Legislative bodies elsewhere meet in person
Congress has met in person throughout the pandemic, and the Pennsylvania General Assembly holds hybrid meetings in which members can participate live or remotely. Many legislative bodies in other Pennsylvania cities have been meeting in-person for months.
Pittsburgh’s City Council returned in August, and Harrisburg Council members resumed in-person sessions last June. Members of Allentown’s Council have met — masked and socially distanced — in the body’s chambers throughout the pandemic.
The Montgomery County Commissioners — chaired by Valerie Arkoosh, a physician — have met masked and largely in person for nearly a year, and the Bucks County Commissioners have convened in-person since fall 2020. In Delaware County, the county council resumed in-person meetings last spring, and the city of Chester returned last July.
Most of the local governing bodies have restarted in-person meetings with a “hybrid” format, meaning that in addition to being open to the public, the sessions are live-streamed, and constituents may comment virtually. Some also allow members with personal health concerns to participate online.

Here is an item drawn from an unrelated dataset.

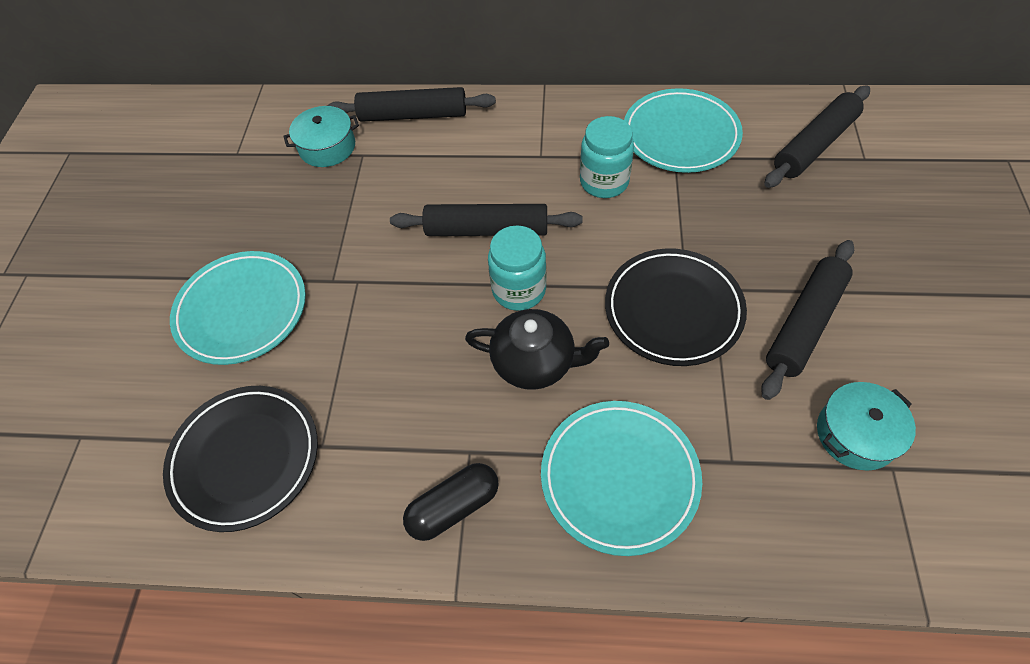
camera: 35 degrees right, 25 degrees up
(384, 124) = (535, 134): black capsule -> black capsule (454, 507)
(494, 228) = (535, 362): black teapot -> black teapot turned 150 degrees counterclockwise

Patrick Christmas, policy director for the good-government group Committee of 70, said that although Council will have to return in person at some point, a bigger question is what lessons lawmakers learned through holding virtual meetings and how they can use those to increase access to local government.
”Going remote has created opportunities for people to participate in the legislative process who would not normally,” Christmas said, referring to the many residents who can’t attend weekday meetings in Center City but could call in to virtual meetings. “If, at a minimum, there’s a hybrid model going forward — both in-person testifiers and a remote option — that’s a significant step forward.”